EXERCISE PROMPT:
No pictures go in the copy; retype exactly the lines from the one with "X119270000Y-88140000D03*" through the last line of the records.

### PROVIDED MATERIAL

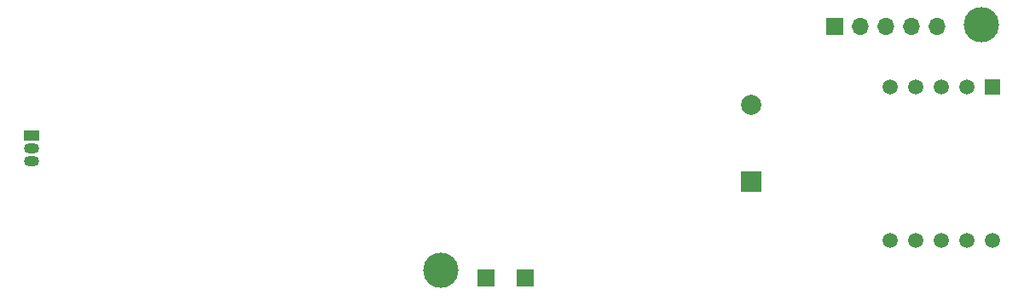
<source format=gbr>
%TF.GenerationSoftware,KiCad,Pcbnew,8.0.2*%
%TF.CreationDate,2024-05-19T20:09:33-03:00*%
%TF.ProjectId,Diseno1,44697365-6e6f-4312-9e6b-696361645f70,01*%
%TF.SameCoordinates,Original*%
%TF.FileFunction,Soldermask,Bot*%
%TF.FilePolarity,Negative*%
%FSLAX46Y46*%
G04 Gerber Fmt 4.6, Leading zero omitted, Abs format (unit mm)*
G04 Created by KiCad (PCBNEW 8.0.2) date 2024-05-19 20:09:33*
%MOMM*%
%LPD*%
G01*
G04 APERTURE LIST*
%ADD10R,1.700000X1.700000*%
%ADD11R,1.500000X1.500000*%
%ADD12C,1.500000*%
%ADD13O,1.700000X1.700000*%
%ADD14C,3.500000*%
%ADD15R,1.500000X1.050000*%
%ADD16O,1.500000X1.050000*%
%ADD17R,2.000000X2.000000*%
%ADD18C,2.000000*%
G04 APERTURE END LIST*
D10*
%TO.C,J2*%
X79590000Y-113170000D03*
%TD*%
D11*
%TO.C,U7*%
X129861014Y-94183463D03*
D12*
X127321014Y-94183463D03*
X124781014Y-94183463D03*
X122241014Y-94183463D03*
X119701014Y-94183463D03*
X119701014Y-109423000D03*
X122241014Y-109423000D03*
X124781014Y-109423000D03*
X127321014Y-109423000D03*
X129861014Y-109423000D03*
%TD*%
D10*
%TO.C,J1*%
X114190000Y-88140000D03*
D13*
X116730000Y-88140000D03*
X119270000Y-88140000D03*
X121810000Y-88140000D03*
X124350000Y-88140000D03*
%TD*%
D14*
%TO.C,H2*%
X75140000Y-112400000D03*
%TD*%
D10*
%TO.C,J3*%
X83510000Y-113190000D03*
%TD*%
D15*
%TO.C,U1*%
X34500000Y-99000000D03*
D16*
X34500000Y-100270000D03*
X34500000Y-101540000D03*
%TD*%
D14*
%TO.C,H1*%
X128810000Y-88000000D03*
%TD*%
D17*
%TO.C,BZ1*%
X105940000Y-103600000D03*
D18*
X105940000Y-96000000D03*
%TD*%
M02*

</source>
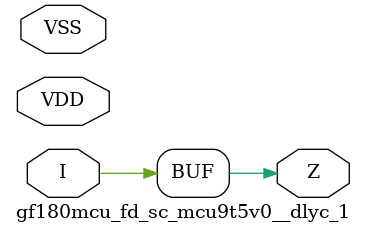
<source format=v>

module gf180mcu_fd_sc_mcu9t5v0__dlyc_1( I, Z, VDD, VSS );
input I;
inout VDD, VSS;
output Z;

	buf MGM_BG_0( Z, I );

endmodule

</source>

######

TASK ANSWER:
X119270000Y-88140000D03*
X121810000Y-88140000D03*
X124350000Y-88140000D03*
%TD*%
D14*
%TO.C,H2*%
X75140000Y-112400000D03*
%TD*%
D10*
%TO.C,J3*%
X83510000Y-113190000D03*
%TD*%
D15*
%TO.C,U1*%
X34500000Y-99000000D03*
D16*
X34500000Y-100270000D03*
X34500000Y-101540000D03*
%TD*%
D14*
%TO.C,H1*%
X128810000Y-88000000D03*
%TD*%
D17*
%TO.C,BZ1*%
X105940000Y-103600000D03*
D18*
X105940000Y-96000000D03*
%TD*%
M02*

</source>
<source format=v>

module gf180mcu_fd_sc_mcu9t5v0__dlyc_1( I, Z, VDD, VSS );
input I;
inout VDD, VSS;
output Z;

	buf MGM_BG_0( Z, I );

endmodule

</source>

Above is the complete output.